The company blamed a rogue engineer for the operation. But the Federal Communications Commission said the engineer had worked with others and had tried to tell his superiors what he was doing. He was less a rogue than simply unsupervised, the agency said. The F.C.C. last spring fined Google $25,000 for obstructing its investigation.

In the last several years, Google has repeatedly said it was strengthening its privacy monitoring, adding layers of oversight and controls. For the states, however, those assurances were not quite enough.

“We obviously thought there was more they could do,” said Mr. Fitzsimmons, the assistant Connecticut attorney general. An executive committee of attorneys general will monitor Google for compliance. The $7 million fine is pocket change for Google, which has a net income of about $32 million a day.

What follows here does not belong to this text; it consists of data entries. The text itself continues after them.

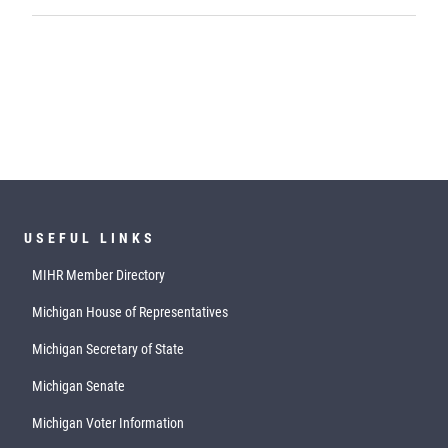
USEFUL LINKS
MIHR Member Directory
Michigan House of Representatives
Michigan Secretary of State
Michigan Senate
Michigan Voter Information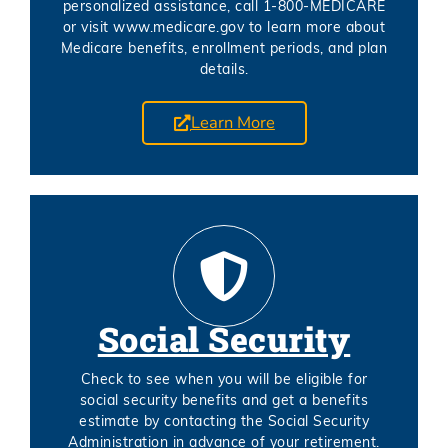
personalized assistance, call 1-800-MEDICARE
or visit www.medicare.gov to learn more about
Medicare benefits, enrollment periods, and plan
details.
Learn More
Social Security
Check to see when you will be eligible for
social security benefits and get a benefits
estimate by contacting the Social Security
Administration in advance of your retirement.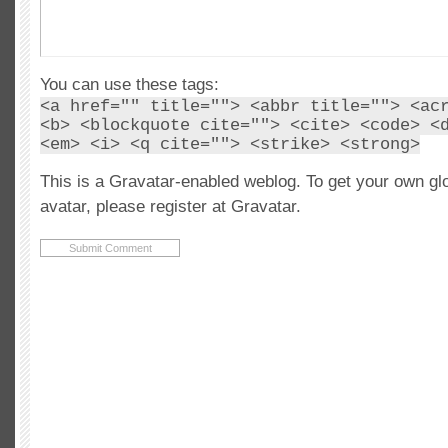
You can use these tags:
<a href="" title=""> <abbr title=""> <ac
<b> <blockquote cite=""> <cite> <code> <
<em> <i> <q cite=""> <strike> <strong>
This is a Gravatar-enabled weblog. To get your own gl
avatar, please register at Gravatar.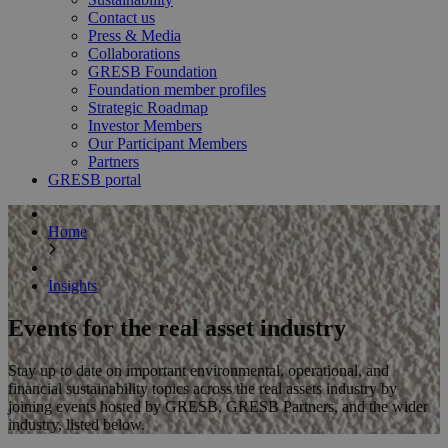
Contact us
Press & Media
Collaborations
GRESB Foundation
Foundation member profiles
Strategic Roadmap
Investor Members
Our Participant Members
Partners
GRESB portal
Home
Insights
Events for the real asset industry
Stay up to date on important environmental, operational, and
financial sustainability topics across the real assets industry by
joining events hosted by GRESB, GRESB Partners, and the wider
industry, listed below.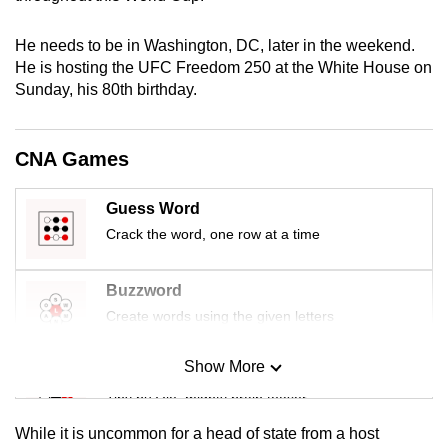
mobile
app.
He needs to be in Washington, DC, later in the weekend.
He is hosting the UFC Freedom 250 at the White Ho
us
e on
Sunday, his 80th birthday.
Upgraded
but
still
CNA Games
having
issues?
Guess Word
Contact
Crack the word, one row at a time
us
Buzzword
Create words using the given letters
Show More
Mini Sudoku
Tiny puzzle, mighty brain teaser
While it is uncommon for a head of state from a host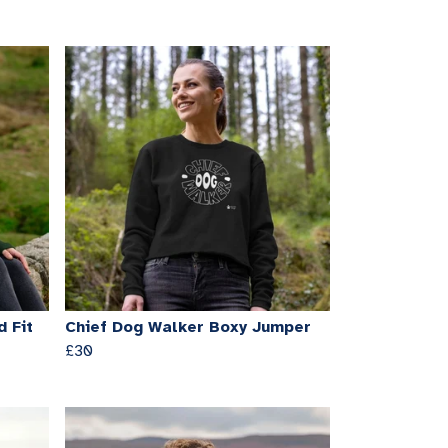
 Fit
Chief Dog Walker Boxy Jumper
£30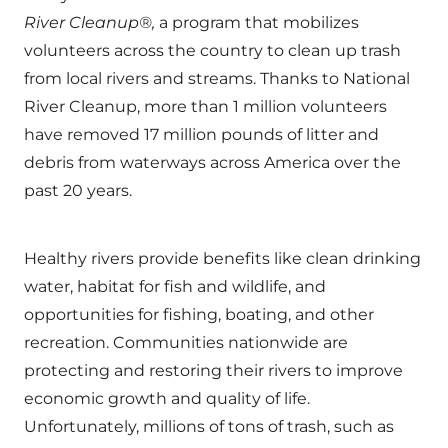
River Cleanup®,
a program that mobilizes
volunteers across the country to clean up trash
from local rivers and streams. Thanks to National
River Cleanup, more than 1 million volunteers
have removed 17 million pounds of litter and
debris from waterways across America over the
past 20 years.
Healthy rivers provide benefits like clean drinking
water, habitat for fish and wildlife, and
opportunities for fishing, boating, and other
recreation. Communities nationwide are
protecting and restoring their rivers to improve
economic growth and quality of life.
Unfortunately, millions of tons of trash, such as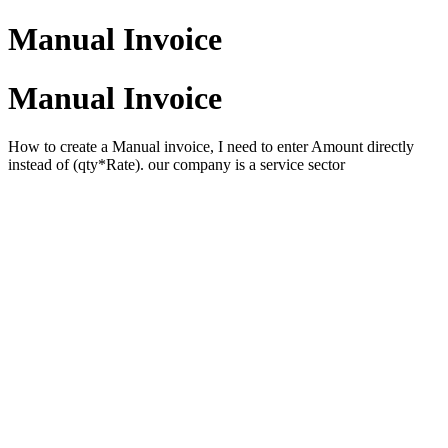
Manual Invoice
Manual Invoice
How to create a Manual invoice, I need to enter Amount directly
instead of (qty*Rate). our company is a service sector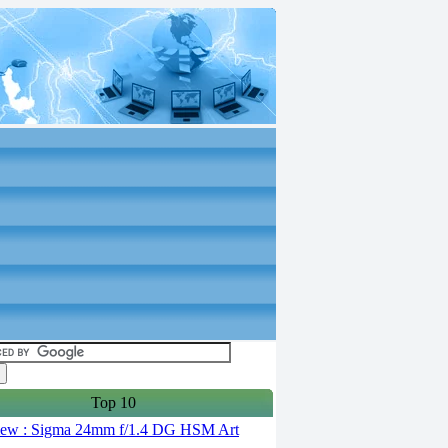
Top 10
ew : Sigma 24mm f/1.4 DG HSM Art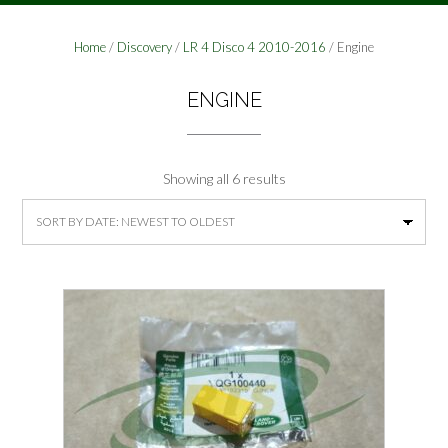
Home
/
Discovery
/
LR 4 Disco 4 2010-2016
/ Engine
ENGINE
Sorted
Showing all 6 results
by
latest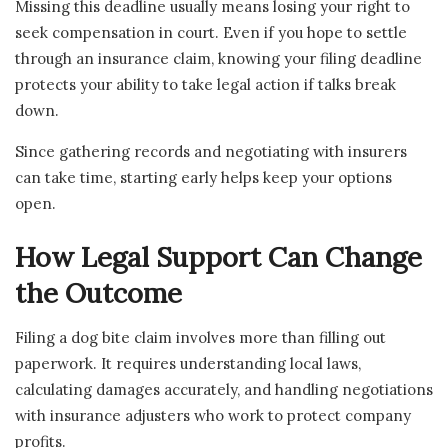
Missing this deadline usually means losing your right to
seek compensation in court. Even if you hope to settle
through an insurance claim, knowing your filing deadline
protects your ability to take legal action if talks break
down.
Since gathering records and negotiating with insurers
can take time, starting early helps keep your options
open.
How Legal Support Can Change
the Outcome
Filing a dog bite claim involves more than filling out
paperwork. It requires understanding local laws,
calculating damages accurately, and handling negotiations
with insurance adjusters who work to protect company
profits.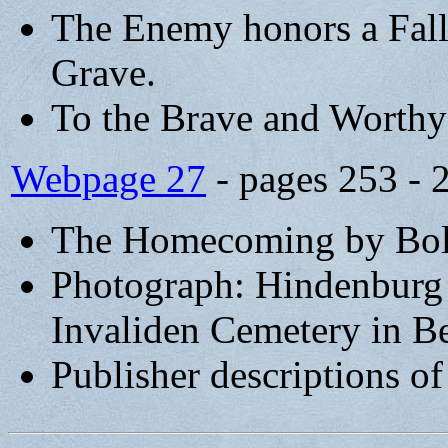
The Enemy honors a Fall
Grave.
To the Brave and Worth
Webpage 27
- pages 253 - 
The Homecoming by Bolk
Photograph: Hindenburg a
Invaliden Cemetery in Be
Publisher descriptions o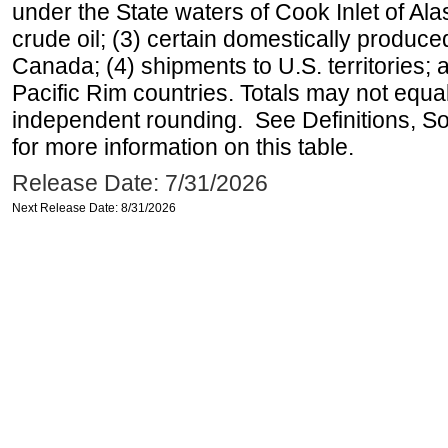
under the State waters of Cook Inlet of Al
crude oil; (3) certain domestically produce
Canada; (4) shipments to U.S. territories; a
Pacific Rim countries. Totals may not equ
independent rounding. See Definitions, S
for more information on this table.
Release Date: 7/31/2026
Next Release Date: 8/31/2026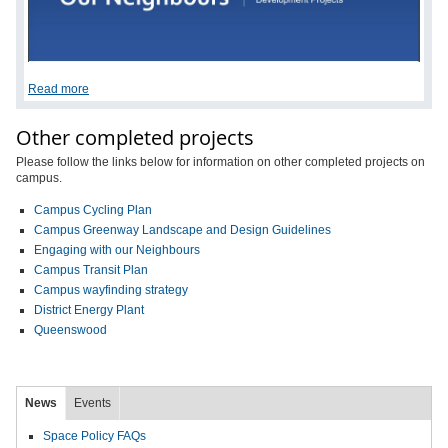
Read more
Other completed projects
Please follow the links below for information on other completed projects on
campus.
Campus Cycling Plan
Campus Greenway Landscape and Design Guidelines
Engaging with our Neighbours
Campus Transit Plan
Campus wayfinding strategy
District Energy Plant
Queenswood
News
Events
Space Policy FAQs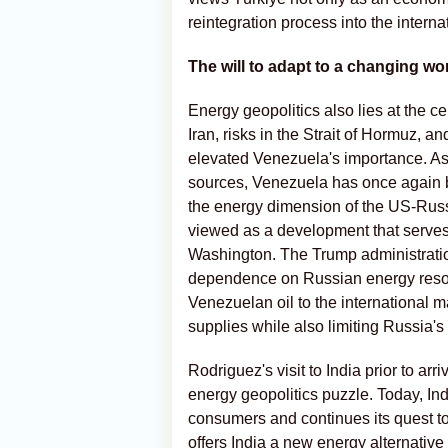
reintegration process into the interna
The will to adapt to a changing wo
Energy geopolitics also lies at the c
Iran, risks in the Strait of Hormuz, a
elevated Venezuela's importance. A
sources, Venezuela has once again be
the energy dimension of the US-Russi
viewed as a development that serves 
Washington. The Trump administration
dependence on Russian energy resour
Venezuelan oil to the international ma
supplies while also limiting Russia's 
Rodriguez's visit to India prior to arr
energy geopolitics puzzle. Today, Ind
consumers and continues its quest to
offers India a new energy alternative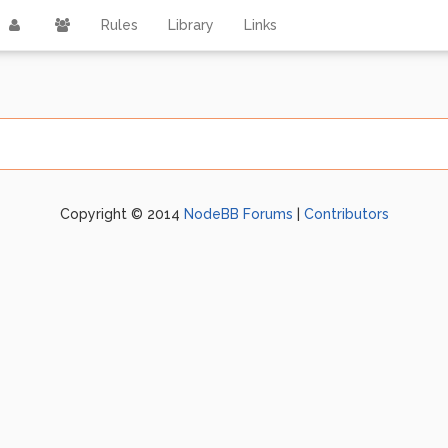
Rules
Library
Links
Copyright © 2014
NodeBB Forums
|
Contributors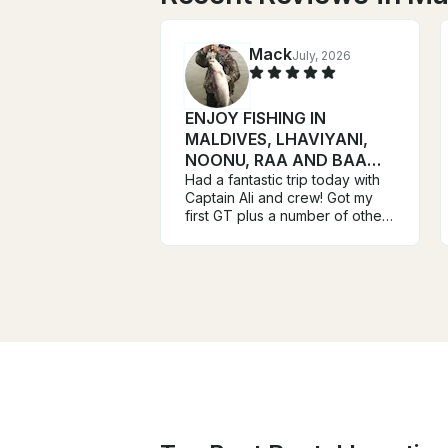
Mack
July, 2026
ENJOY FISHING IN
MALDIVES, LHAVIYANI,
NOONU, RAA AND BAA
ATOLL ATOLL
Had a fantastic trip today with
Captain Ali and crew! Got my
first GT plus a number of other
species on top waters! Mission
accomplished!!! These guys
arrived early at the dock and
we were fishing and catching
within minutes! I highly
recommend Ali and crew to
anyone fishing in this area!
Mack Davis Houston Texas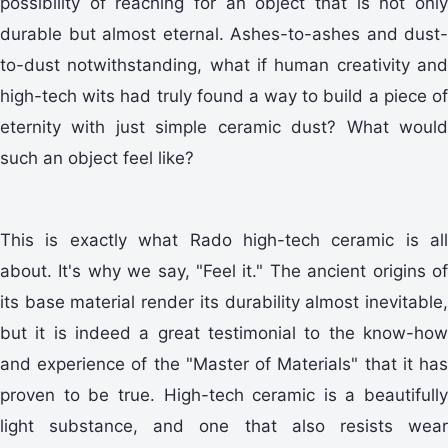
possibility of reaching for an object that is not only
durable but almost eternal. Ashes-to-ashes and dust-
to-dust notwithstanding, what if human creativity and
high-tech wits had truly found a way to build a piece of
eternity with just simple ceramic dust? What would
such an object feel like?
This is exactly what Rado high-tech ceramic is all
about. It's why we say, "Feel it." The ancient origins of
its base material render its durability almost inevitable,
but it is indeed a great testimonial to the know-how
and experience of the "Master of Materials" that it has
proven to be true. High-tech ceramic is a beautifully
light substance, and one that also resists wear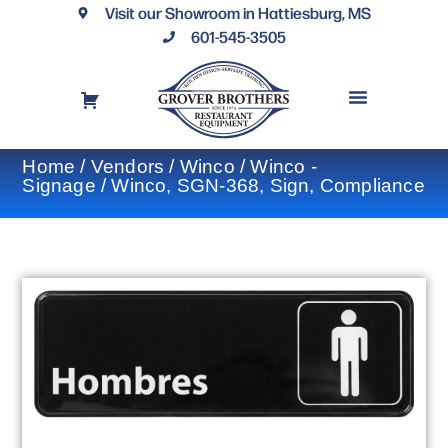
Visit our Showroom in Hattiesburg, MS
601-545-3505
REQUEST A DRAWING
FINANCING OPTIONS
CONTACT US
Home
/
Vendors
/
Winco
/
Winco -
Signage
/ Winco, SGN-368, Sign, Compliance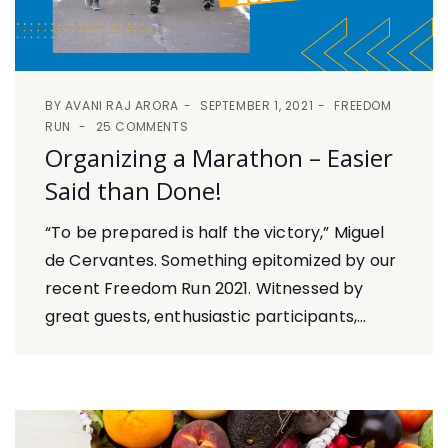
BY
AVANI RAJ ARORA
SEPTEMBER 1, 2021
FREEDOM
RUN
25 COMMENTS
Organizing a Marathon – Easier
Said than Done!
“To be prepared is half the victory,” Miguel
de Cervantes. Something epitomized by our
recent Freedom Run 2021. Witnessed by
great guests, enthusiastic participants,...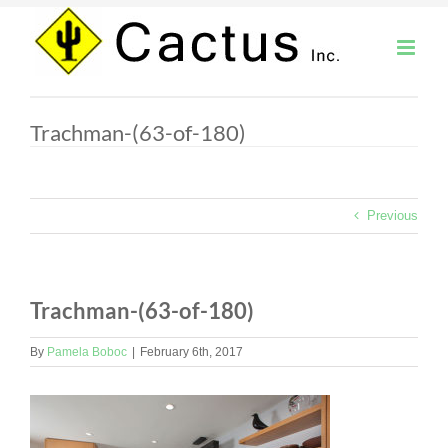
Skip
to
content
Trachman-(63-of-180)
Previous
Trachman-(63-of-180)
By
Pamela Boboc
|
February 6th, 2017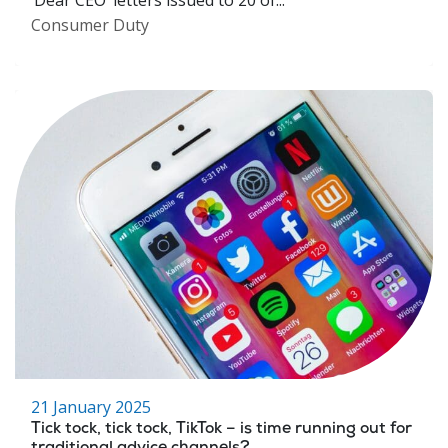
‘Dear CEO’ letters issued to 20 of...
Consumer Duty
21 January 2025
Tick tock, tick tock, TikTok – is time running out for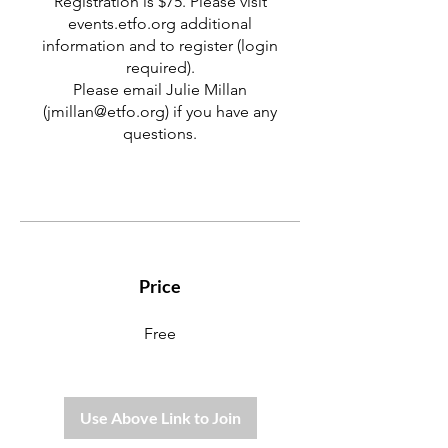
Registration is $75. Please visit
events.etfo.org additional
information and to register (login
required).
Please email Julie Millan
(jmillan@etfo.org) if you have any
questions.
Price
Free
Use Above Link to Join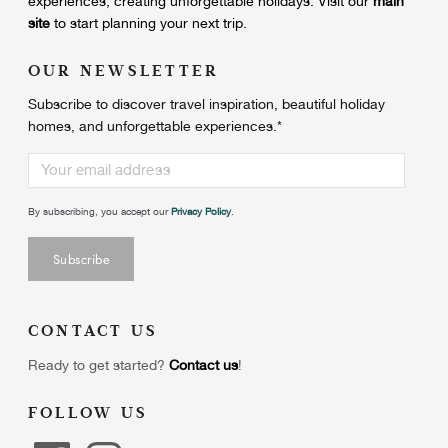
experiences, creating unforgettable holidays.
Visit our
main
site
to start planning your next trip.
OUR NEWSLETTER
Subscribe to discover travel inspiration, beautiful holiday
homes, and unforgettable experiences.
*
By subscribing, you accept our
Privacy Policy
.
CONTACT US
Ready to get started?
Contact us
!
FOLLOW US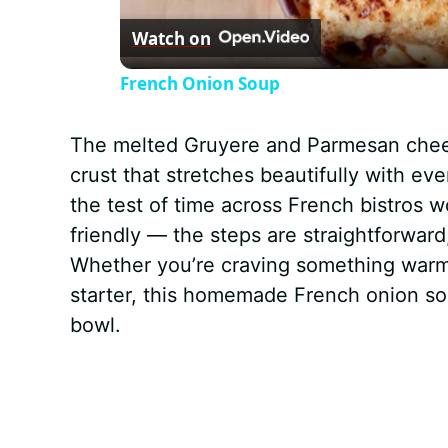
Watch on
a
French Onion Soup
y
The melted Gruyere and Parmesan cheese
V
crust that stretches beautifully with ev
the test of time across French bistros w
i
friendly — the steps are straightforward
Whether you’re craving something warm
d
starter, this homemade French onion so
bowl.
e
o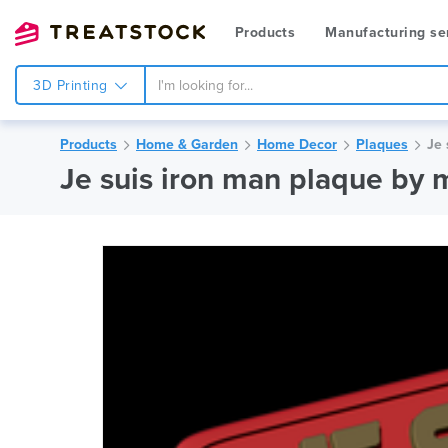
Products
Manufacturing se
3D Printing
Products
Home & Garden
Home Decor
Plaques
Je 
Je suis iron man plaque by 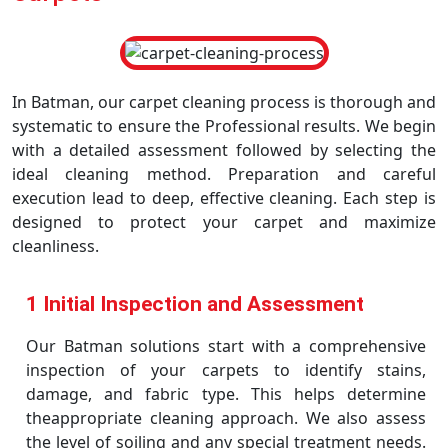
In Batman, our carpet cleaning process is thorough and
systematic to ensure the Professional results. We begin
with a detailed assessment followed by selecting the
ideal cleaning method. Preparation and careful
execution lead to deep, effective cleaning. Each step is
designed to protect your carpet and maximize
cleanliness.
1 Initial Inspection and Assessment
Our Batman solutions start with a comprehensive
inspection of your carpets to identify stains,
damage, and fabric type. This helps determine
theappropriate cleaning approach. We also assess
the level of soiling and any special treatment needs.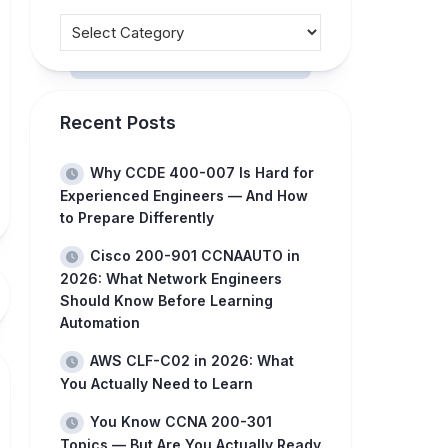
Recent Posts
Why CCDE 400-007 Is Hard for
Experienced Engineers — And How
to Prepare Differently
Cisco 200-901 CCNAAUTO in
2026: What Network Engineers
Should Know Before Learning
Automation
AWS CLF-C02 in 2026: What
You Actually Need to Learn
You Know CCNA 200-301
Topics — But Are You Actually Ready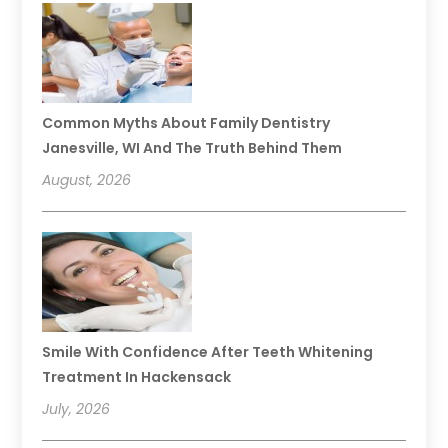
Common Myths About Family Dentistry
Janesville, WI And The Truth Behind Them
August, 2026
Smile With Confidence After Teeth Whitening
Treatment In Hackensack
July, 2026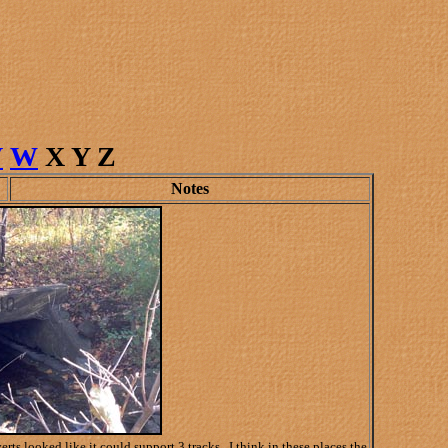
V
W
X Y Z
Notes
 looked like it could support 3 tracks. I think in these places the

“It is the public opprobrium, not the money, that counts in these cases,” said David Vladeck, a professor of law at Georgetown University who formerly directed the F.T.C.’s Bureau of Consumer Protection. “And I think people were rightly unhappy with Google’s collecting the information in the first place and then Google’s lame explanation.”

Regulators in Germany pursued Google aggressively in the case, but closed their investigation in November without bringing charges. That seemed to end the matter until this week. Few outside observers expected the states’ efforts to amount to much.

The inquiry began in June 2010. Richard Blumenthal, then Connecticut’s attorney general, said his office would lead a multistate investigation into what he called “Google’s deeply disturbing invasion of personal privacy.” In December 2010, Mr. Blumenthal — about to become Connecticut’s junior senator — issued a civil investigative demand, equivalent to a subpoena, to get the data. Google never provided it. “That issue was resolved by their admission they had gathered the kinds of data we had alleged they were gathering,” said Mr. Jepsen, the attorney general.

In any case, he said, “what mattered was Google admitted they weren’t just taking pictures.”